→ **TASK TO COMPLETE**
Find every line in the entries below that contains the word "Result" and copy each of those lines.

→ **DATASET EXTRACT**
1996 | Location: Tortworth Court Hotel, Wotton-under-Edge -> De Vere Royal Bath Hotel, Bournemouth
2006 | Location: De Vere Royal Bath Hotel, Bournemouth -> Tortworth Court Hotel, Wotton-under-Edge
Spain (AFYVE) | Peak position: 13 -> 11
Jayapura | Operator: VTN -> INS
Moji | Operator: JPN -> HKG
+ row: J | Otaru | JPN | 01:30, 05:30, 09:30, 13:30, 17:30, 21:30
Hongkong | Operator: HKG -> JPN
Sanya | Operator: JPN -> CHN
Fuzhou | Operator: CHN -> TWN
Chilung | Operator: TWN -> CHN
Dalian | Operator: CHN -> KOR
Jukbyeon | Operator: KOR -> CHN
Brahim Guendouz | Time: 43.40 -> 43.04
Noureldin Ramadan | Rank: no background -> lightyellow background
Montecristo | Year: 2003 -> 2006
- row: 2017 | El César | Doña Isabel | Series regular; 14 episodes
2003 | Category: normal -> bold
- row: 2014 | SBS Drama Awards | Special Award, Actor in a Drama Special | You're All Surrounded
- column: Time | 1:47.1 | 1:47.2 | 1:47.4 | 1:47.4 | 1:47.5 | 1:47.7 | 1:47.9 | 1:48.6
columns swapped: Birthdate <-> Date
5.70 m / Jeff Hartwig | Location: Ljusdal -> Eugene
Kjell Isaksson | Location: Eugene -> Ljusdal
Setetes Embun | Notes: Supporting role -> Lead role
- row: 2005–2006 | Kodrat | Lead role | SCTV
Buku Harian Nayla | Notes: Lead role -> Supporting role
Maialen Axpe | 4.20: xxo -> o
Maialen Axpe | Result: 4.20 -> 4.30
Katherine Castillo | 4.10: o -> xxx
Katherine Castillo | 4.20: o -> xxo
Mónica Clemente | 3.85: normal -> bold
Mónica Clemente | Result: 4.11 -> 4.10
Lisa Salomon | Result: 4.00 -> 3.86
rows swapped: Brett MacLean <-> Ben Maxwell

→ **EXPECTED ANSWER**
Maialen Axpe | Result: 4.20 -> 4.30
Mónica Clemente | Result: 4.11 -> 4.10
Lisa Salomon | Result: 4.00 -> 3.86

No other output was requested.